You can plow it directly by spraying. Further, using an automatic or manual syringe-like device, the suspension of the insecticide can be directly injected into the soil. For this purpose, a fully automatic injector may be installed in a tiller or the like. . Incidentally, the toxin protein produced by the buoy strain can also be produced by genetic engineering using a gene encoding the protein.

[Brief description of the drawings]

FIG. 1 is a graph showing a growth curve of a buoy strain.

FIG. 2 is a graph showing a growth curve of a buoy strain.

FIG. 3 is a photograph showing a form of a living thing.

FIG. 4 is a photograph showing the form of an organism

FIG. 5 is a scanning electron micrograph showing the morphology of an organism .

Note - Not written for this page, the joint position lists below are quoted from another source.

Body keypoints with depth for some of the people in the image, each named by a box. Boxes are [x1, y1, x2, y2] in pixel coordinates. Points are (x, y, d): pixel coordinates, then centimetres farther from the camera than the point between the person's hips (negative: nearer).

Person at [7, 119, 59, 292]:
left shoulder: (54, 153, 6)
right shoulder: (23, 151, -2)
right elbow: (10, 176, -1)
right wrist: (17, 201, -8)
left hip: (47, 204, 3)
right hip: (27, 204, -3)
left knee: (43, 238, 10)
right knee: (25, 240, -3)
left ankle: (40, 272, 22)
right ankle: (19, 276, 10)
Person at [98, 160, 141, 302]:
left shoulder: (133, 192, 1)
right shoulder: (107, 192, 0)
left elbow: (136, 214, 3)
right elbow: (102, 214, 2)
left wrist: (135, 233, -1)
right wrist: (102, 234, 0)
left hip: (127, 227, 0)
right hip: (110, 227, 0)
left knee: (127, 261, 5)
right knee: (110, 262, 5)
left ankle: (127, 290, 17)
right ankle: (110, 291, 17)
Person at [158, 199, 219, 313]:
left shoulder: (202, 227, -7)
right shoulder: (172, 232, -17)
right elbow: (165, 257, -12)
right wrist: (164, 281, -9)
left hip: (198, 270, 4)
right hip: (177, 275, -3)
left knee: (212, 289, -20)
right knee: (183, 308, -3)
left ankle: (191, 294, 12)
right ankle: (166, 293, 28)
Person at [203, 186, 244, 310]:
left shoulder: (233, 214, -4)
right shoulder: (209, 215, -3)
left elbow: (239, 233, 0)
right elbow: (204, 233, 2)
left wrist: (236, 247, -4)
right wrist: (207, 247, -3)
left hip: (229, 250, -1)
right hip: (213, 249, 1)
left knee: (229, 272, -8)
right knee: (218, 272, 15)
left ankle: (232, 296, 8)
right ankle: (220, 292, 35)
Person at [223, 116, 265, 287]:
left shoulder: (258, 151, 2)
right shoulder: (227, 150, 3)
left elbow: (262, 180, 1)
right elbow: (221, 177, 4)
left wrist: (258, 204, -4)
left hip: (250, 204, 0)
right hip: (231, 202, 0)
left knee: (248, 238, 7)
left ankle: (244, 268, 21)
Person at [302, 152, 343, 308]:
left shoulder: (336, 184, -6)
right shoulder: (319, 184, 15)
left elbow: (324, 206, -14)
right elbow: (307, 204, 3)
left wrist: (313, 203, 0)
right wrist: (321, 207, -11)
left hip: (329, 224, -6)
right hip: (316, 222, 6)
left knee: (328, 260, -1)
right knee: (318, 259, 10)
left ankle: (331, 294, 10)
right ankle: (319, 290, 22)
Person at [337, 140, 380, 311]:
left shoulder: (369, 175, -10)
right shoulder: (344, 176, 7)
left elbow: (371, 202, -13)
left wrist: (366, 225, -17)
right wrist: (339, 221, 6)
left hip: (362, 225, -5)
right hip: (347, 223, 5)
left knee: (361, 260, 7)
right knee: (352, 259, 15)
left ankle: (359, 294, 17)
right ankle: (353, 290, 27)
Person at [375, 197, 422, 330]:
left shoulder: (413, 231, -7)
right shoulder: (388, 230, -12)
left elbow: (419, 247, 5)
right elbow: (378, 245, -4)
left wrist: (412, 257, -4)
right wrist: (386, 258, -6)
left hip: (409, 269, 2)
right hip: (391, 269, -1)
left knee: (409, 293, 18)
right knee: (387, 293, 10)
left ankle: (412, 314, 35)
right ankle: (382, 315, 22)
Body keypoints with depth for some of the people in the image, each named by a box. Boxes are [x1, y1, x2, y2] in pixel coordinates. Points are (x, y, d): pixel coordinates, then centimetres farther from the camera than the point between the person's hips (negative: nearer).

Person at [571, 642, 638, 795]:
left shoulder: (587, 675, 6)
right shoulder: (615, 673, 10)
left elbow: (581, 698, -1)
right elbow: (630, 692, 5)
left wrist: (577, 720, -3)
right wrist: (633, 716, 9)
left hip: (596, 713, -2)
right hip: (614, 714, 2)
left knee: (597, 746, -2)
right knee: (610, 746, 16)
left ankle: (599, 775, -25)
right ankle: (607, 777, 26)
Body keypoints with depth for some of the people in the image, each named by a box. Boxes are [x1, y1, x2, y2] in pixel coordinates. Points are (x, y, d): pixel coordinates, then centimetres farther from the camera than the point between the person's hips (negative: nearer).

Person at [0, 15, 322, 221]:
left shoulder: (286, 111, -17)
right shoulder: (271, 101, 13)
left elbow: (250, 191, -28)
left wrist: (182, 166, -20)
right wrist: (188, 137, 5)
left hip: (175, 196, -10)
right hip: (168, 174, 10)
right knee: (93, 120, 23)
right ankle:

FIG. 6 is a scanning electron micrograph showing the morphology of an organism .

FIG. 7 is a photograph showing electrophoresis .

FIG. 8 is a graph showing a time-course mortality curve of Douganebuui larvae.

──────────────────────────────────────────────────の Continued on the front page (51) Int.Cl. ⁶ Identification code FI (C12N 1/20 C12R 1:07) (C12P 21/00 C12R 1:07) (72) Inventor Nobukazu Suzuki Koyodai, Ryugasaki-shi, Ibaraki 5-6 Tsukuba Laboratory, Kubota Technology Development Laboratory Co., Ltd. (72) Inventor Katsutoshi Ogiwara 5-6 Koyodai, Ryugasaki-shi, Ibaraki Prefecture Tsukuba Laboratory, Technology Research Laboratory Kubota Co., Ltd. (72) Kazuhiro Sanaka, Inventor Ibaraki (6) Inventor Hidetaka Hori 5-6 Koyodai, Ryugasaki-shi, Ibaraki Pref. Tsukuba Laboratory (72) Inventor Asano Shoji 5-7 Koyodai, Ryugasaki, Ibaraki Pref. Tsukuba Laboratory, Kubota Technology Development Laboratory Co., Ltd. (72) Inventor Kawa Tadaaki Ibaraki Prefecture Ryugasaki City Koyodai 5-6 Kubota Corporation Technology Development Institute Tsukuba Research chamber (58) investigated the field (Int.Cl. ^6, DB name) C12N 1/00 - 7/08 BIOSIS (DIALOG ) WPI ( DIALOG)

Claims (2)

(57) [Claims] 1. A bacterium belonging to Bacillus thuringiensis serovar japonensis and having an ability to produce an insecticidal toxin protein against larvae of Coleoptera.
Thuringian cis cellova japonensis strain buoy (Microtechnical Engineering Co., Ltd. No. 3465). 2. An insecticide containing as an active ingredient a toxin protein produced by Bacillus thuringiensis cellova japonensis strain buoy.